Не менее показательными, с точки зрения двойственности интерпретации, являлись и другие элементы рассказа монаха-францисканца — в частности, его сообщение о том, что Маргарита Ле Петур долгое время служила в армии[1191]. Согласно все тому же сказочному канону, истинным героем становился, прежде всего, смелый воин, готовый встретить любую опасность и совершить любой подвиг, начиная с победы над врагом и заканчивая схваткой с разбойниками и освобождением прекрасной пленницы[1192]. Сообщение отца Ришара о продолжительном пребывании его героини в армии, которое мы — при всем его правдоподобии — не можем подкрепить никакими документальными свидетельствами, вполне укладывалось в рамки данного мотива[1193]. Это тем более вероятно, что именно солдат со временем превратился в одного из главных персонажей европейской новеллы[1194], активно развивавшейся начиная с XV в. и отражавшей очевидный интерес авторов к городскому анекдоту, — жанра, в рамках которого, как мне представляется, отец Ришар и описывал события, приключившиеся в Лионе в 1749 г.[1195]

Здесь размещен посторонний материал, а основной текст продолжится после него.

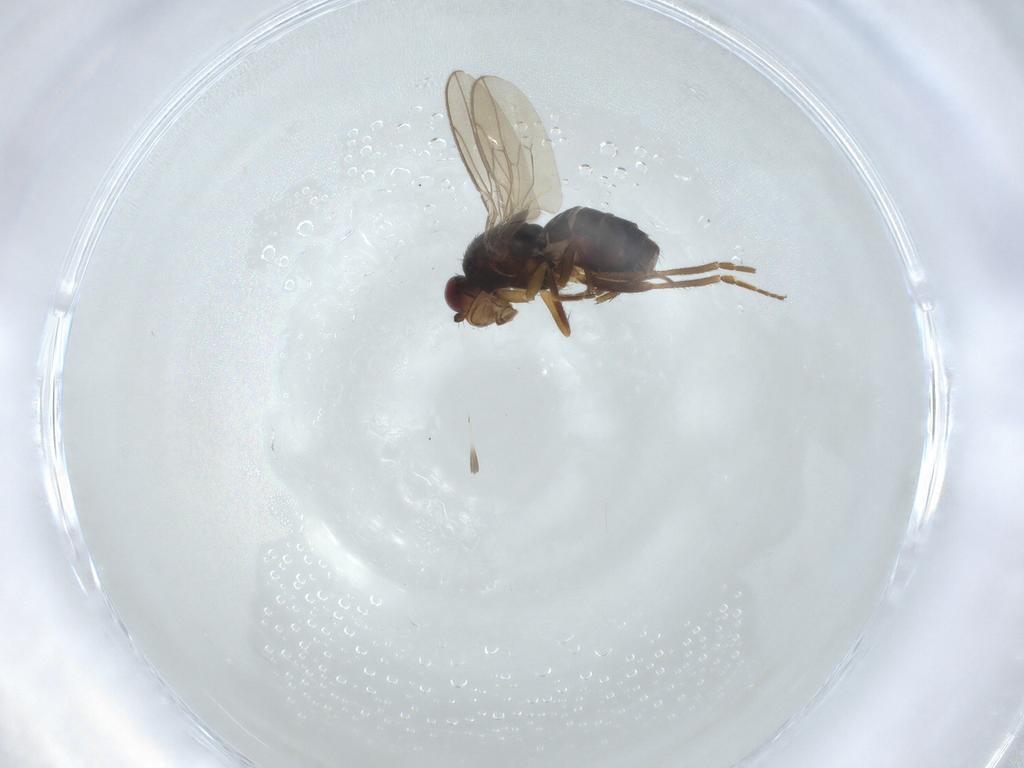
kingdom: Animalia
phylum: Arthropoda
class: Insecta
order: Diptera
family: Sphaeroceridae
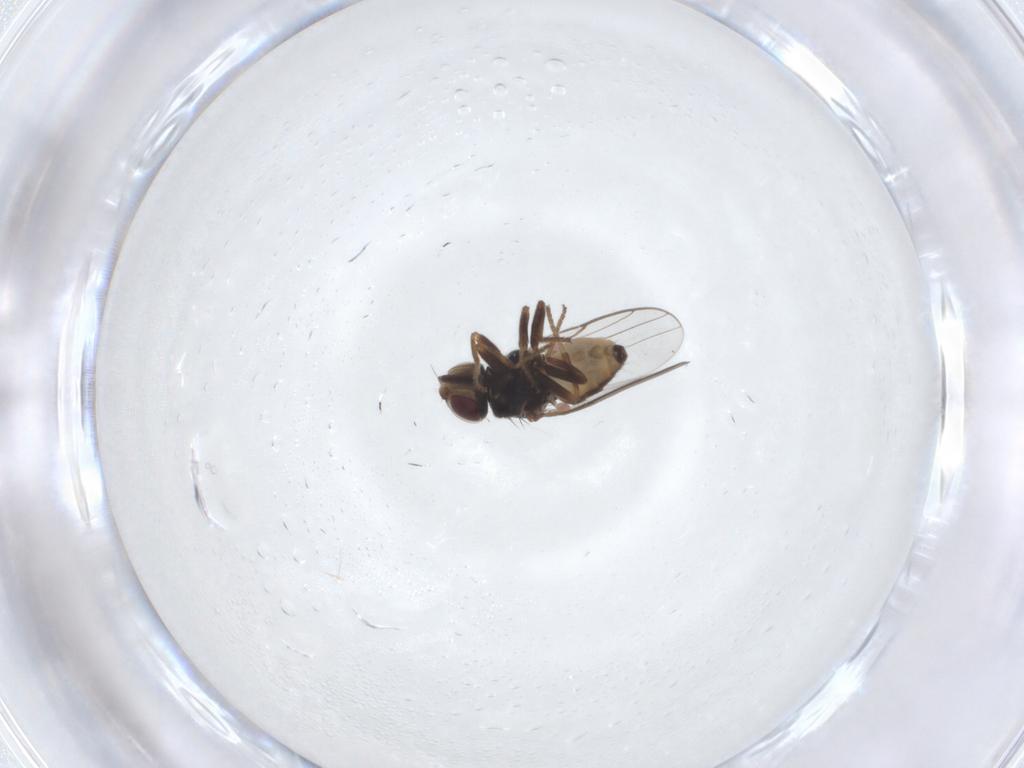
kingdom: Animalia
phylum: Arthropoda
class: Insecta
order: Diptera
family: Chloropidae
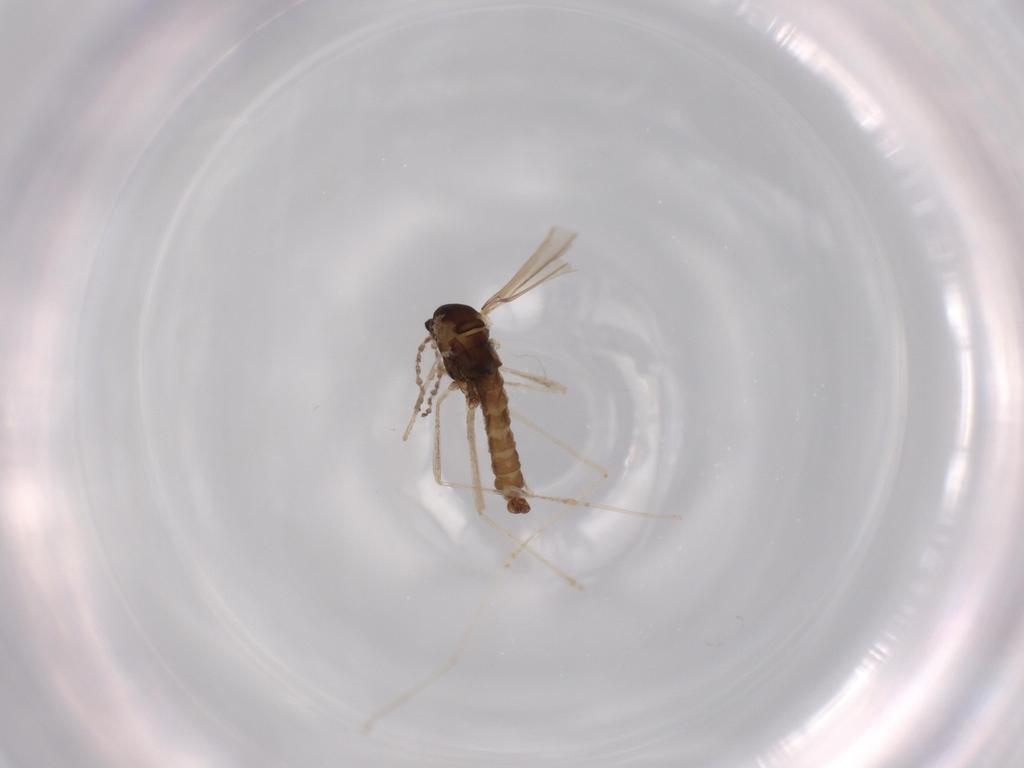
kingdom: Animalia
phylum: Arthropoda
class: Insecta
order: Diptera
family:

Определенное соответствие Маргариты Ле Петур образу истинно сказочного героя подчеркивалось в «Мемуарах» монаха-францисканца и появлением у нее «чудесных» помощников, которыми последовательно выступали неизвестный кюре, приютивший девушку у себя в начале ее странствий, а затем палач из Страсбурга, встреченный ею в самый тяжелый момент жизни[1196]. Без использования этих персонажей автору было бы затруднительно объяснить читателям, при каких обстоятельствах его героине удалось не только без помех вжиться в образ мужчины[1197], но и получить столь странную, на первый взгляд, профессию[1198]. И тогда реалистичность всей истории указывалась бы под угрозой. Впрочем, современники отца Ришара в любом случае могли легко заподозрить в его рассказе вымысел хотя бы потому, что для авантюрного романа и новеллы XVIII в. одним из основных являлся мотив случайно встреченного героем человека, который на поверку оказывался ему крайне необходим[1199].

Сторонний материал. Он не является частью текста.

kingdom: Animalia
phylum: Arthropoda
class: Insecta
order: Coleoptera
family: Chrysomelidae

Отчасти к категории «волшебных» помощников в рассказе отца Ришара можно, по всей видимости, отнести и юную девицу родом из Авиньона, которую Маргарита Ле Петур якобы отбила по дороге в Лион у ее соблазнителя и которая согласилась отправиться вместе с ней и притвориться ее женой для поддержания легенды[1200]. Истинный герой, согласно сказочному канону, обязан был проявлять милосердие и оказывать помощь любому встреченному им в пути немощному существу (будь то человек или животное), которое в благодарность становилось его верным спутником[1201]. Впрочем, данный мотив оставался не менее популярным и в эпоху Средневековья, когда спасение (прежде всего, от участи проститутки) совращенной девушки благодаря вмешательству святого или знатного сеньора превратилось в одну из излюбленных тем агиографических сочинений и связанных с ними генетически рыцарских романов[1202]. Заимствованный из бытовых сказок[1203], этот мотив перешел затем и в европейскую новеллу XVII–XVIII вв., где главным соблазнителем девушки обычно выступал авантюрист или плут[1204].

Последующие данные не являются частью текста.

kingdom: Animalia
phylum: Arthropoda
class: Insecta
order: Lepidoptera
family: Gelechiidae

Наличие этого и некоторых других легко узнаваемых литературных мотивов в рассказе отца Ришара о судьбе Маргариты Ле Петур заставляет усомниться в том, что в данном случае он строго следовал одним лишь фактам. К сожалению, мы не можем сравнить историю «месье Анри» с какими-нибудь иными, изложенными в его многотомных «Мемуарах» сюжетами, поскольку, как я уже упоминала, это сочинение так и осталось неизданным. Тем не менее, явное желание монаха-францисканца творчески переработать ставшую ему известной подлинную информацию и представить ее в форме литературного произведения, подтверждается уже тем, что он включил в свое повествование заведомо выдуманные элементы, существование которых мы в силах перепроверить по сохранившимся документам и, таким образом, подтвердить их или опровергнуть. Одним из таких элементов являлось, в частности, утверждение автора о том, что наша героиня отличалась исключительной жестокостью, с куда большей охотой казнила женщин, нежели мужчин и проводила бесконечные и самые разнообразные экзекуции[1205]. Мы легко могли бы поверить этим словам, не имей мы в своем распоряжении письма неизвестного лионского чиновника, посланного в Париж: ведь в нем ясно говорилось всего о трех, пусть и безукоризненно проведенных «месье Анри» казнях[1206]. Можно, конечно, предположить, что из показаний самой арестованной отец Ришар узнал какие-то подробности о ее деятельности в Страсбурге и Монпелье, однако в этих городах она служила всего лишь помощником палача, а значит, лично в отправлении правосудия участия не принимала[1207]. И, таким образом, сообщение о ее исключительной жестокости и особой ненависти к женщинам оказывалось на поверку всего лишь вольной интерпретацией фактов.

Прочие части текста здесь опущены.